As much as many employers hate to admit it, some employees will clock in when they aren’t present. “Buddy punching” or allowing a fellow employee to clock in for an absent employee, happens in more companies than people realize. The American Payroll Association estimates that 75 percent of companies are subject to buddy punching. In another study, Nucleus Research estimates that 19 percent of employees admit to buddy punching at one time or another.
Biometric Clock – Employee Time Clocks
The loss of time involved and paying for unearned work time, can add up to more than 2% of a company’s payroll. For a company on a low profit margin and a high payroll, buddy punching can do real damage to the bottom line.
Buddy punching is easily accomplished if a company uses and old fashioned paper punch card, ID badge or even an electronic key fob. All the employee needs to do is hand their time card or fob to a fellow employee and ask for their friend to “punch them in” If the company doesn’t have a person from human resources or management watching the time clock, abuse of buddy punching can occur.
Technology has now made it possible to reduce or eliminate the incidents of time clock abuse and save companies money from lost time and unearned wages. Biometric clocks are time clocks with a computerized signature of the employee’s facial features or fingerprints.
With a fingerprint biometric time clock, the employees fingerprint is scanned and compared to fingerprints on file inside the clock. Better quality biometric clocks, such as those offered by Allied Time, can compensate for finger cuts, grease, grime and other anomalies that might be expected to create an inaccurate scan. Fingerprint scans on Time Clocks will normally only take a few seconds.
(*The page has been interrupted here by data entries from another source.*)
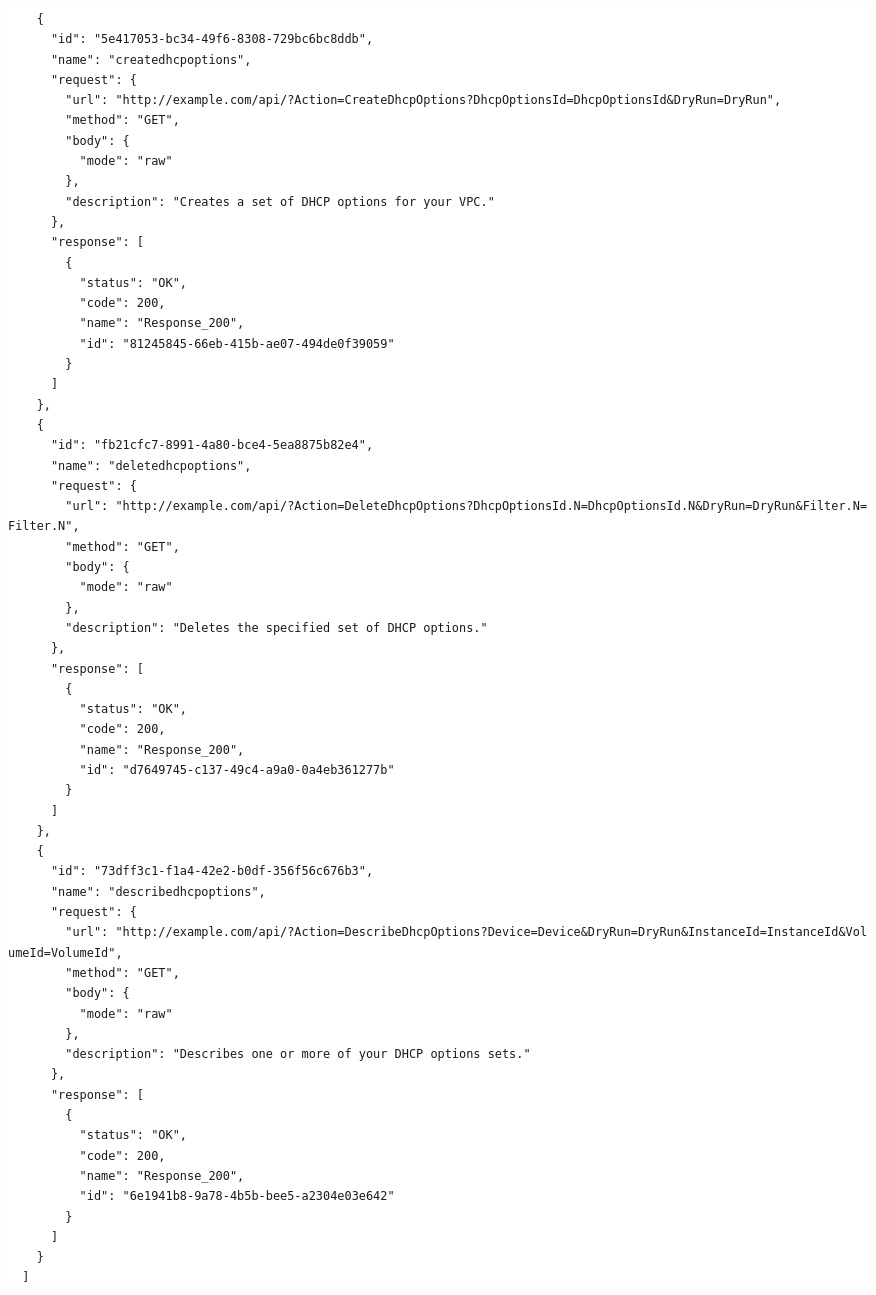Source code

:         {
          "id": "5e417053-bc34-49f6-8308-729bc6bc8ddb",
          "name": "createdhcpoptions",
          "request": {
            "url": "http://example.com/api/?Action=CreateDhcpOptions?DhcpOptionsId=DhcpOptionsId&DryRun=DryRun",
            "method": "GET",
            "body": {
              "mode": "raw"
            },
            "description": "Creates a set of DHCP options for your VPC."
          },
          "response": [
            {
              "status": "OK",
              "code": 200,
              "name": "Response_200",
              "id": "81245845-66eb-415b-ae07-494de0f39059"
            }
          ]
        },
        {
          "id": "fb21cfc7-8991-4a80-bce4-5ea8875b82e4",
          "name": "deletedhcpoptions",
          "request": {
            "url": "http://example.com/api/?Action=DeleteDhcpOptions?DhcpOptionsId.N=DhcpOptionsId.N&DryRun=DryRun&Filter.N=Filter.N",
            "method": "GET",
            "body": {
              "mode": "raw"
            },
            "description": "Deletes the specified set of DHCP options."
          },
          "response": [
            {
              "status": "OK",
              "code": 200,
              "name": "Response_200",
              "id": "d7649745-c137-49c4-a9a0-0a4eb361277b"
            }
          ]
        },
        {
          "id": "73dff3c1-f1a4-42e2-b0df-356f56c676b3",
          "name": "describedhcpoptions",
          "request": {
            "url": "http://example.com/api/?Action=DescribeDhcpOptions?Device=Device&DryRun=DryRun&InstanceId=InstanceId&VolumeId=VolumeId",
            "method": "GET",
            "body": {
              "mode": "raw"
            },
            "description": "Describes one or more of your DHCP options sets."
          },
          "response": [
            {
              "status": "OK",
              "code": 200,
              "name": "Response_200",
              "id": "6e1941b8-9a78-4b5b-bee5-a2304e03e642"
            }
          ]
        }
      ]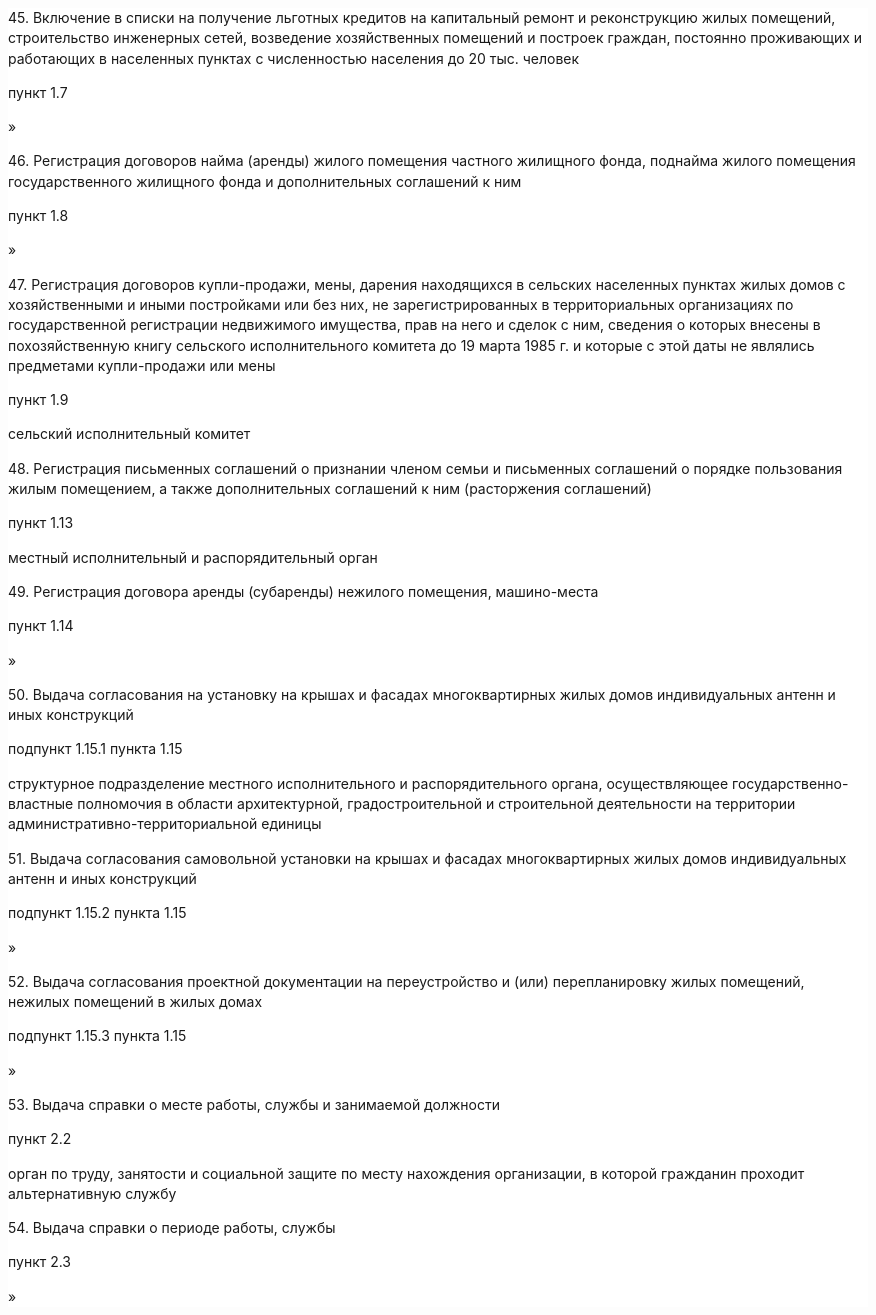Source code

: <td><p>45. Включение в списки на получение льготных кредитов на капитальный ремонт и реконструкцию жилых помещений, строительство инженерных сетей, возведение хозяйственных помещений и построек граждан, постоянно проживающих и работающих в населенных пунктах с численностью населения до 20 тыс. человек </p></td>
<td><p>пункт 1.7</p></td>
<td><p>»</p></td>
</tr>
<tr>
<td><p>46. Регистрация договоров найма (аренды) жилого помещения частного жилищного фонда, поднайма жилого помещения государственного жилищного фонда и дополнительных соглашений к ним</p></td>
<td><p>пункт 1.8</p></td>
<td><p>»</p></td>
</tr>
<tr>
<td><p>47. Регистрация договоров купли-продажи, мены, дарения находящихся в сельских населенных пунктах жилых домов с хозяйственными и иными постройками или без них, не зарегистрированных в территориальных организациях по государственной регистрации недвижимого имущества, прав на него и сделок с ним, сведения о которых внесены в похозяйственную книгу сельского исполнительного комитета до 19 марта 1985 г. и которые с этой даты не являлись предметами купли-продажи или мены</p></td>
<td><p>пункт 1.9</p></td>
<td><p>сельский исполнительный комитет</p></td>
</tr>
<tr>
<td><p>48. Регистрация письменных соглашений о признании членом семьи и письменных соглашений о порядке пользования жилым помещением, а также дополнительных соглашений к ним (расторжения соглашений)</p></td>
<td><p>пункт 1.13</p></td>
<td><p>местный исполнительный и распорядительный орган</p></td>
</tr>
<tr>
<td><p>49. Регистрация договора аренды (субаренды) нежилого помещения, машино-места</p></td>
<td><p>пункт 1.14</p></td>
<td><p>»</p></td>
</tr>
<tr>
<td><p>50. Выдача согласования на установку на крышах и фасадах многоквартирных жилых домов индивидуальных антенн и иных конструкций</p></td>
<td><p>подпункт 1.15.1 пункта 1.15</p></td>
<td><p>структурное подразделение местного исполнительного и распорядительного органа, осуществляющее государственно-властные полномочия в области архитектурной, градостроительной и строительной деятельности на территории административно-территориальной единицы</p></td>
</tr>
<tr>
<td><p>51. Выдача согласования самовольной установки на крышах и фасадах многоквартирных жилых домов индивидуальных антенн и иных конструкций</p></td>
<td><p>подпункт 1.15.2 пункта 1.15</p></td>
<td><p>»</p></td>
</tr>
<tr>
<td><p>52. Выдача согласования проектной документации на переустройство и (или) перепланировку жилых помещений, нежилых помещений в жилых домах</p></td>
<td><p>подпункт 1.15.3 пункта 1.15</p></td>
<td><p>»</p></td>
</tr>
<tr>
<td><p>53. Выдача справки о месте работы, службы и занимаемой должности</p></td>
<td><p>пункт 2.2</p></td>
<td><p>орган по труду, занятости и социальной защите по месту нахождения организации, в которой гражданин проходит альтернативную службу</p></td>
</tr>
<tr>
<td><p>54. Выдача справки о периоде работы, службы</p></td>
<td><p>пункт 2.3</p></td>
<td><p>»</p></td>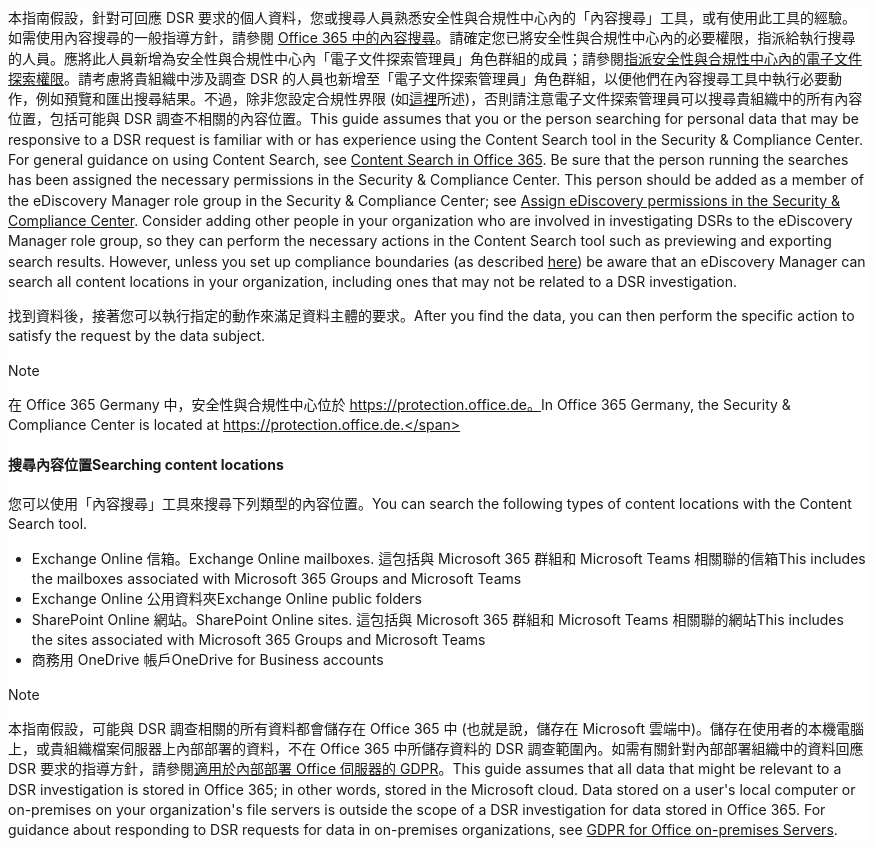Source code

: <span data-ttu-id="6c8f2-p123">本指南假設，針對可回應 DSR 要求的個人資料，您或搜尋人員熟悉安全性與合規性中心內的「內容搜尋」工具，或有使用此工具的經驗。如需使用內容搜尋的一般指導方針，請參閱 [Office 365 中的內容搜尋](https://docs.microsoft.com/microsoft-365/compliance/content-search)。請確定您已將安全性與合規性中心內的必要權限，指派給執行搜尋的人員。應將此人員新增為安全性與合規性中心內「電子文件探索管理員」角色群組的成員；請參閱[指派安全性與合規性中心內的電子文件探索權限](https://docs.microsoft.com/microsoft-365/compliance/assign-ediscovery-permissions)。請考慮將貴組織中涉及調查 DSR 的人員也新增至「電子文件探索管理員」角色群組，以便他們在內容搜尋工具中執行必要動作，例如預覽和匯出搜尋結果。不過，除非您設定合規性界限 (如[這裡](#set-up-compliance-boundaries-to-limit-the-scope-of-content-searches)所述)，否則請注意電子文件探索管理員可以搜尋貴組織中的所有內容位置，包括可能與 DSR 調查不相關的內容位置。</span><span class="sxs-lookup"><span data-stu-id="6c8f2-p123">This guide assumes that you or the person searching for personal data that may be responsive to a DSR request is familiar with or has experience using the Content Search tool in the Security & Compliance Center. For general guidance on using Content Search, see [Content Search in Office 365](https://docs.microsoft.com/microsoft-365/compliance/content-search). Be sure that the person running the searches has been assigned the necessary permissions in the Security & Compliance Center. This person should be added as a member of the eDiscovery Manager role group in the Security & Compliance Center; see [Assign eDiscovery permissions in the Security & Compliance Center](https://docs.microsoft.com/microsoft-365/compliance/assign-ediscovery-permissions). Consider adding other people in your organization who are involved in investigating DSRs to the eDiscovery Manager role group, so they can perform the necessary actions in the Content Search tool such as previewing and exporting search results. However, unless you set up compliance boundaries (as described [here](#set-up-compliance-boundaries-to-limit-the-scope-of-content-searches)) be aware that an eDiscovery Manager can search all content locations in your organization, including ones that may not be related to a DSR investigation.</span></span>

<span data-ttu-id="6c8f2-236">找到資料後，接著您可以執行指定的動作來滿足資料主體的要求。</span><span class="sxs-lookup"><span data-stu-id="6c8f2-236">After you find the data, you can then perform the specific action to satisfy the request by the data subject.</span></span>

> [!NOTE]
> <span data-ttu-id="6c8f2-237">在 Office 365 Germany 中，安全性與合規性中心位於 https://protection.office.de。</span><span class="sxs-lookup"><span data-stu-id="6c8f2-237">In Office 365 Germany, the Security & Compliance Center is located at https://protection.office.de.</span></span>

#### <a name="searching-content-locations"></a><span data-ttu-id="6c8f2-238">搜尋內容位置</span><span class="sxs-lookup"><span data-stu-id="6c8f2-238">Searching content locations</span></span>

<span data-ttu-id="6c8f2-239">您可以使用「內容搜尋」工具來搜尋下列類型的內容位置。</span><span class="sxs-lookup"><span data-stu-id="6c8f2-239">You can search the following types of content locations with the Content Search tool.</span></span>

- <span data-ttu-id="6c8f2-240">Exchange Online 信箱。</span><span class="sxs-lookup"><span data-stu-id="6c8f2-240">Exchange Online mailboxes.</span></span> <span data-ttu-id="6c8f2-241">這包括與 Microsoft 365 群組和 Microsoft Teams 相關聯的信箱</span><span class="sxs-lookup"><span data-stu-id="6c8f2-241">This includes the mailboxes associated with Microsoft 365 Groups and Microsoft Teams</span></span>
- <span data-ttu-id="6c8f2-242">Exchange Online 公用資料夾</span><span class="sxs-lookup"><span data-stu-id="6c8f2-242">Exchange Online public folders</span></span>
- <span data-ttu-id="6c8f2-243">SharePoint Online 網站。</span><span class="sxs-lookup"><span data-stu-id="6c8f2-243">SharePoint Online sites.</span></span> <span data-ttu-id="6c8f2-244">這包括與 Microsoft 365 群組和 Microsoft Teams 相關聯的網站</span><span class="sxs-lookup"><span data-stu-id="6c8f2-244">This includes the sites associated with Microsoft 365 Groups and Microsoft Teams</span></span>
- <span data-ttu-id="6c8f2-245">商務用 OneDrive 帳戶</span><span class="sxs-lookup"><span data-stu-id="6c8f2-245">OneDrive for Business accounts</span></span>

> [!NOTE]
> <span data-ttu-id="6c8f2-p126">本指南假設，可能與 DSR 調查相關的所有資料都會儲存在 Office 365 中 (也就是說，儲存在 Microsoft 雲端中)。儲存在使用者的本機電腦上，或貴組織檔案伺服器上內部部署的資料，不在 Office 365 中所儲存資料的 DSR 調查範圍內。如需有關針對內部部署組織中的資料回應 DSR 要求的指導方針，請參閱[適用於內部部署 Office 伺服器的 GDPR](https://docs.microsoft.com/Office365/Enterprise/gdpr-for-office-servers)。</span><span class="sxs-lookup"><span data-stu-id="6c8f2-p126">This guide assumes that all data that might be relevant to a DSR investigation is stored in Office 365; in other words, stored in the Microsoft cloud. Data stored on a user's local computer or on-premises on your organization's file servers is outside the scope of a DSR investigation for data stored in Office 365. For guidance about responding to DSR requests for data in on-premises organizations, see [GDPR for Office on-premises Servers](https://docs.microsoft.com/Office365/Enterprise/gdpr-for-office-servers).</span></span>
Facial feature clocks take a photo of the employee with a camera embedded in the clock. The program will then scan several dozen facial features and compare them to the employee’s photo on file in the program. Like fingerprint biometric clocks, the scan normally takes only a few seconds.
Setting up biometric clocks is usually no more difficult to set up than a key fob and if additional software is needed, it is supplied by the company. Though the technology sounds expensive, many quality biometric clocks can be purchased for less than $300. If the employer is experiencing employee abuse through buddy punching, the cost can be recouped in as little as one month.